## Task instructions
Return the complete listing that follows, with each line reproduced exactly.

## Provided data
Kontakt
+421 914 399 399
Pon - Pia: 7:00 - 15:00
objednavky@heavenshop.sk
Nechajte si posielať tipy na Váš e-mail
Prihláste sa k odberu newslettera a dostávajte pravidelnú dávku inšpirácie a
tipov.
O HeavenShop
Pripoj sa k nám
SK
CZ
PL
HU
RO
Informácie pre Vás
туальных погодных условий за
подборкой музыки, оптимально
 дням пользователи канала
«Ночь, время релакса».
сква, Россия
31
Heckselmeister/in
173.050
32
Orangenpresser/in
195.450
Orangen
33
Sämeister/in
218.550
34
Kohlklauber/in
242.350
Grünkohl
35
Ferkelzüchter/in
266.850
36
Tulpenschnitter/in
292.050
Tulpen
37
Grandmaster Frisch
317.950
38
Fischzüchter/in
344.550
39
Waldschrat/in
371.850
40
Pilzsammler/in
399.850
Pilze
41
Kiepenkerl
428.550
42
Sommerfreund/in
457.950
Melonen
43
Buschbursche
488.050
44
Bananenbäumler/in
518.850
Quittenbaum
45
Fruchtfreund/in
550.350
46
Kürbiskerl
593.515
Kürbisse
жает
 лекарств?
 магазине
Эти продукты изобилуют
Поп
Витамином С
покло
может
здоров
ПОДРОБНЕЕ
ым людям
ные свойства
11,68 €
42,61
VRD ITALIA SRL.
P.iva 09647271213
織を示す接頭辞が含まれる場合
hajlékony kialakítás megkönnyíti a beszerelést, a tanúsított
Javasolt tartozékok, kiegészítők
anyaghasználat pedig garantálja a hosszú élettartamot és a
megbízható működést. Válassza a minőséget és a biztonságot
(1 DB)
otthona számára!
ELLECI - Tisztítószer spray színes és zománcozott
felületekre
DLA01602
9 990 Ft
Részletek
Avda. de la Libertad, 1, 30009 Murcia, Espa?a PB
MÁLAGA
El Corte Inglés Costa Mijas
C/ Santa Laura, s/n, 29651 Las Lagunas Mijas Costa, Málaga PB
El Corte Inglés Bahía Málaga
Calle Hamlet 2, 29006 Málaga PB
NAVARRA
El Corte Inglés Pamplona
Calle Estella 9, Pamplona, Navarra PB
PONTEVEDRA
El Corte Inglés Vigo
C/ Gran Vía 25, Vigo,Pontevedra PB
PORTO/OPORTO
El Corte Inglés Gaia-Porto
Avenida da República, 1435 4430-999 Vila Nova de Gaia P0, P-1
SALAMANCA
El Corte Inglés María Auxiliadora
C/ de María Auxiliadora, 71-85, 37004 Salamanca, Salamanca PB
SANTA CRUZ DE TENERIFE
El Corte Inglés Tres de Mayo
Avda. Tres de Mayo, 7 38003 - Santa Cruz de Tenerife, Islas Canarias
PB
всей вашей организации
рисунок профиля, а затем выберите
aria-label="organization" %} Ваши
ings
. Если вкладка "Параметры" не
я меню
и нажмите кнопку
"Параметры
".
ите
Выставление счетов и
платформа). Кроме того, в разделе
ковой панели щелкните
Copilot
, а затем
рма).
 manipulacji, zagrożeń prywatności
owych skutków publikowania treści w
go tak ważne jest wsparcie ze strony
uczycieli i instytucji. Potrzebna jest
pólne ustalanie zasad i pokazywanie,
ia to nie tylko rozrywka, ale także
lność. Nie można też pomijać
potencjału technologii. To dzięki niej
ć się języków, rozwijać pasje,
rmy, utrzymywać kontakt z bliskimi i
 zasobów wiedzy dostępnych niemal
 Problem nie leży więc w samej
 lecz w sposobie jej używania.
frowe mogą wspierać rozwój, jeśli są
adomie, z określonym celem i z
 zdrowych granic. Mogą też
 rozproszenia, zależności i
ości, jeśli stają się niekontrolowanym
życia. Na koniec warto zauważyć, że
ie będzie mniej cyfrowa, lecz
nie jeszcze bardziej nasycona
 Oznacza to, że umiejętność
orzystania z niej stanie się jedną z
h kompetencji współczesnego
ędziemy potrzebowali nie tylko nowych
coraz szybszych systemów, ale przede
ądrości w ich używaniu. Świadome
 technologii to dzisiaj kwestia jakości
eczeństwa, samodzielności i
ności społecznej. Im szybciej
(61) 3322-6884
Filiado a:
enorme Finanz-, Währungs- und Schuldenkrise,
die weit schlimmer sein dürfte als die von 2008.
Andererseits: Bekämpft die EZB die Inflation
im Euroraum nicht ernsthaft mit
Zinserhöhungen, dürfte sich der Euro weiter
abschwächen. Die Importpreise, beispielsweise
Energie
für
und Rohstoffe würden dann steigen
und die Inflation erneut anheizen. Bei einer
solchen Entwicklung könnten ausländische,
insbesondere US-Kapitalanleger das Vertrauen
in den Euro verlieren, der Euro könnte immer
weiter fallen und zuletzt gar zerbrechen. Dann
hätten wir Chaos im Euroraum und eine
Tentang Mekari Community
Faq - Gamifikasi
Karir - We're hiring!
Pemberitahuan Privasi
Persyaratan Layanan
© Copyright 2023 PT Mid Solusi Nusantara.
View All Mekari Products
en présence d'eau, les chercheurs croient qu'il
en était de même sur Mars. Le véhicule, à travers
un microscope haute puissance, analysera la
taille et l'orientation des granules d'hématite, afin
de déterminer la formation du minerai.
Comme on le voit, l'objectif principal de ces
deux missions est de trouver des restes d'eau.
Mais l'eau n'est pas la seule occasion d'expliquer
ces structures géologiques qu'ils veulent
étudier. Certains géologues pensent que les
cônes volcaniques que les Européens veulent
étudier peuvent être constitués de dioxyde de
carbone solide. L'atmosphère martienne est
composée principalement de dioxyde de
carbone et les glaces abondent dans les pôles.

## Output for this task
Kontakt
+421 914 399 399
Pon - Pia: 7:00 - 15:00
objednavky@heavenshop.sk
Nechajte si posielať tipy na Váš e-mail
Prihláste sa k odberu newslettera a dostávajte pravidelnú dávku inšpirácie a
tipov.
O HeavenShop
Pripoj sa k nám
SK
CZ
PL
HU
RO
Informácie pre Vás
туальных погодных условий за
подборкой музыки, оптимально
 дням пользователи канала
«Ночь, время релакса».
сква, Россия
31
Heckselmeister/in
173.050
32
Orangenpresser/in
195.450
Orangen
33
Sämeister/in
218.550
34
Kohlklauber/in
242.350
Grünkohl
35
Ferkelzüchter/in
266.850
36
Tulpenschnitter/in
292.050
Tulpen
37
Grandmaster Frisch
317.950
38
Fischzüchter/in
344.550
39
Waldschrat/in
371.850
40
Pilzsammler/in
399.850
Pilze
41
Kiepenkerl
428.550
42
Sommerfreund/in
457.950
Melonen
43
Buschbursche
488.050
44
Bananenbäumler/in
518.850
Quittenbaum
45
Fruchtfreund/in
550.350
46
Kürbiskerl
593.515
Kürbisse
жает
 лекарств?
 магазине
Эти продукты изобилуют
Поп
Витамином С
покло
может
здоров
ПОДРОБНЕЕ
ым людям
ные свойства
11,68 €
42,61
VRD ITALIA SRL.
P.iva 09647271213
織を示す接頭辞が含まれる場合
hajlékony kialakítás megkönnyíti a beszerelést, a tanúsított
Javasolt tartozékok, kiegészítők
anyaghasználat pedig garantálja a hosszú élettartamot és a
megbízható működést. Válassza a minőséget és a biztonságot
(1 DB)
otthona számára!
ELLECI - Tisztítószer spray színes és zománcozott
felületekre
DLA01602
9 990 Ft
Részletek
Avda. de la Libertad, 1, 30009 Murcia, Espa?a PB
MÁLAGA
El Corte Inglés Costa Mijas
C/ Santa Laura, s/n, 29651 Las Lagunas Mijas Costa, Málaga PB
El Corte Inglés Bahía Málaga
Calle Hamlet 2, 29006 Málaga PB
NAVARRA
El Corte Inglés Pamplona
Calle Estella 9, Pamplona, Navarra PB
PONTEVEDRA
El Corte Inglés Vigo
C/ Gran Vía 25, Vigo,Pontevedra PB
PORTO/OPORTO
El Corte Inglés Gaia-Porto
Avenida da República, 1435 4430-999 Vila Nova de Gaia P0, P-1
SALAMANCA
El Corte Inglés María Auxiliadora
C/ de María Auxiliadora, 71-85, 37004 Salamanca, Salamanca PB
SANTA CRUZ DE TENERIFE
El Corte Inglés Tres de Mayo
Avda. Tres de Mayo, 7 38003 - Santa Cruz de Tenerife, Islas Canarias
PB
всей вашей организации
рисунок профиля, а затем выберите
aria-label="organization" %} Ваши
ings
. Если вкладка "Параметры" не
я меню
и нажмите кнопку
"Параметры
".
ите
Выставление счетов и
платформа). Кроме того, в разделе
ковой панели щелкните
Copilot
, а затем
рма).
 manipulacji, zagrożeń prywatności
owych skutków publikowania treści w
go tak ważne jest wsparcie ze strony
uczycieli i instytucji. Potrzebna jest
pólne ustalanie zasad i pokazywanie,
ia to nie tylko rozrywka, ale także
lność. Nie można też pomijać
potencjału technologii. To dzięki niej
ć się języków, rozwijać pasje,
rmy, utrzymywać kontakt z bliskimi i
 zasobów wiedzy dostępnych niemal
 Problem nie leży więc w samej
 lecz w sposobie jej używania.
frowe mogą wspierać rozwój, jeśli są
adomie, z określonym celem i z
 zdrowych granic. Mogą też
 rozproszenia, zależności i
ości, jeśli stają się niekontrolowanym
życia. Na koniec warto zauważyć, że
ie będzie mniej cyfrowa, lecz
nie jeszcze bardziej nasycona
 Oznacza to, że umiejętność
orzystania z niej stanie się jedną z
h kompetencji współczesnego
ędziemy potrzebowali nie tylko nowych
coraz szybszych systemów, ale przede
ądrości w ich używaniu. Świadome
 technologii to dzisiaj kwestia jakości
eczeństwa, samodzielności i
ności społecznej. Im szybciej
(61) 3322-6884
Filiado a:
enorme Finanz-, Währungs- und Schuldenkrise,
die weit schlimmer sein dürfte als die von 2008.
Andererseits: Bekämpft die EZB die Inflation
im Euroraum nicht ernsthaft mit
Zinserhöhungen, dürfte sich der Euro weiter
abschwächen. Die Importpreise, beispielsweise
Energie
für
und Rohstoffe würden dann steigen
und die Inflation erneut anheizen. Bei einer
solchen Entwicklung könnten ausländische,
insbesondere US-Kapitalanleger das Vertrauen
in den Euro verlieren, der Euro könnte immer
weiter fallen und zuletzt gar zerbrechen. Dann
hätten wir Chaos im Euroraum und eine
Tentang Mekari Community
Faq - Gamifikasi
Karir - We're hiring!
Pemberitahuan Privasi
Persyaratan Layanan
© Copyright 2023 PT Mid Solusi Nusantara.
View All Mekari Products
en présence d'eau, les chercheurs croient qu'il
en était de même sur Mars. Le véhicule, à travers
un microscope haute puissance, analysera la
taille et l'orientation des granules d'hématite, afin
de déterminer la formation du minerai.
Comme on le voit, l'objectif principal de ces
deux missions est de trouver des restes d'eau.
Mais l'eau n'est pas la seule occasion d'expliquer
ces structures géologiques qu'ils veulent
étudier. Certains géologues pensent que les
cônes volcaniques que les Européens veulent
étudier peuvent être constitués de dioxyde de
carbone solide. L'atmosphère martienne est
composée principalement de dioxyde de
carbone et les glaces abondent dans les pôles.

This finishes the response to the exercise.